When the time came to publish the book, he submitted the novel to Donald A. Wollheim of DAW books. Wollheim passed on the title, but he encouraged Brooks to send the manuscript to Lester Del Rey at Ballantine Books, who snapped up the title. Ballantine Books had become the official publisher of Tolkien’s novels in the United States, and they were keen to replicate the success. Brooks’ novel, they felt, had a good chance of following the success of the fantasy epic.Shannara_3

In 1977, the book arrived in stores both as a paperback and as a hardcover. To help promote the novel, the publisher brought on Greg and Tim Hildebrandt to provide illustrations. The brothers had worked on several Lord of the Rings projects, and they helped to bring a similar “fantasy” vibe to Brooks’ novel. It seemed to work. The public enjoyed it as well.

Upon its publication in April 1977, the novel sold over 125,000 novels in that first month and immediately appeared on the New York Times bestseller list.

A number of reviews linked Lord of the Rings and The Sword of Shannara together: fantasy critic Lin Carter condemned the book, stating in The Year’s Best Fantasy Stories: Volume  4 that “Terry Brooks wasn't trying to imitate Tolkien's prose, just steal his story line and complete cast of characters, and [Brooks] did it with such clumsiness and so heavy-handedly, that he virtually rubbed your nose in it.” Others disagreed, pointing to Brooks’ other stated influences, and noted that all authors followed others.

Alongside The Sword of Shannara came a new rush of fantasy novels, including works from Stephen R. Donaldson (The Chronicles of Thomas Covenant, the Unbeliever) and Christopher Tolkien’s edition of his father’s Silmarillion. Collectively, they were part of a burgeoning movement of epic fantasy within the publishing industry. While Tolkien’s works had essentially established an entirely new publishing field, it was books such as those by Brooks and Donaldson that helped establish that it wasn’t only Tolkien’s world that sold well. By the 1980s, fantasy began to overtake science fiction in popularity, providing readers with long-running, consistent adventures in deeply immersive worlds.shannara_4

Brooks immediately began working on follow-up adventures, turning his first book into a trilogy. The Elfstones of Shannara followed in 1982, while The Wishsong of Shannara came out in 1985. Up to this point, Brooks had continued to practice law, but in 1986, he left his job as a lawyer to become a full-time author. Now devoted to his world, Brooks expanded his series with dozens of new installments to date. In 1990, he began a new, four-book series called the Heritage of Shannara, which includes The Scions of Shannara, The Druid of Shannara (1991), The Elf Queen of Shannara (1992) and The Talismans of Shannara (1993). Eight additional series have been published since then.

In the 2000s, epic fantasy made the jump from thick paperback to blockbuster movie.
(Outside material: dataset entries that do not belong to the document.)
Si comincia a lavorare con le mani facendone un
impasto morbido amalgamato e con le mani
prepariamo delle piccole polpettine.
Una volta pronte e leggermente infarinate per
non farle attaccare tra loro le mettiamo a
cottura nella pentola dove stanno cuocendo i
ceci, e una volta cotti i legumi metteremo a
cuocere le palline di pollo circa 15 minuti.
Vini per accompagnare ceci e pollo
Peter Jackson’s adaptation of J.R.R. Tolkien’s Lord of the Rings trilogy was a runaway success, which prompted other imitators and adaptations. The popularity extended to television audiences after HBO adapted George R.R. Martin’s A Song of Fire and Ice series into Game of Thrones. In January 2016, Brooks’ novels followed this ongoing trend, with MTV releasing the first episode of The Shannara Chronicles. The show adapts the events of the first trilogy. We’ll wait and see where the show might go next.